Real Men Wear Pink

Football team continues cancer awareness tradition


Photo by: Tiffany Morrow

Junior JR Morrow honoring his Papa, who battled and beat cancer.

Noah Banner, Editor

   Every year athletes on a team have a day when they are handed their jerseys. Usually, these jerseys have just the team’s name, but for the football team, one special jersey has someone else’s name. It is more important than their normal home or away jerseys, and they wear them with pride. It is the annual cancer awareness jersey, and they wear them to honor people. 

   Wearing a pink jersey can mean a lot to players. Junior JR Morrow, who has been playing football for some time now, especially loves when he can wear his cancer jersey. It has an emotional impact. They feel different because they get to play in honor of a specific person.

   “When you wear someone’s name on the back of your jersey, you feel like you’re playing for something more than just the football team,” said Morrow.

   The uniforms that the football players receive have a specific name on the back. Each player can choose a person to address on the back of their jersey. The chosen person could previously, or currently, have cancer. Players also have the option to address an individual who has passed away from cancer. 

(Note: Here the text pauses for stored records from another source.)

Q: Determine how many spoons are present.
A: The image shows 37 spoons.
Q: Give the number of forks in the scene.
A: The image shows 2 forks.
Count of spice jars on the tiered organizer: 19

   Sophomore Maddox Grimes is a kicker on the football team. Grimes wanted to represent someone close to him that he had lost.

   “I had my Grandpa Kip Grimes on the back of my jersey. We were really close, and sadly he passed away from cancer,” said Grimes.

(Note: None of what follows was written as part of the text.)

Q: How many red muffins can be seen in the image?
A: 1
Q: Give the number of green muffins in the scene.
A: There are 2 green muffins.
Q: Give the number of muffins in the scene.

Northwest battles Harper Creek, while supporting cancer awareness as a team (Photo by: Tiffany Morrow)

   Unlike most school sports teams, the players who receive a jersey for this special game get to keep it after the season.

After the game, players are able to take it with them, and it is the player’s choice to either give it to the person they are representing or keep it for their own.

Senior Lucas Stetz, who played on the football team, ordered a cancer jersey to wear and decided to give it away.

   “We get to keep the jersey or give it to someone special, and I gave it to my mother who battled cancer and beat it,” said Stetz.

 “It made me feel really good to know that I played for her and to be able to see my jersey hung up in the living room every day,” said Stetz.

   These cancer jerseys are just a small way Northwest shows cancer support and brings awareness to the fight.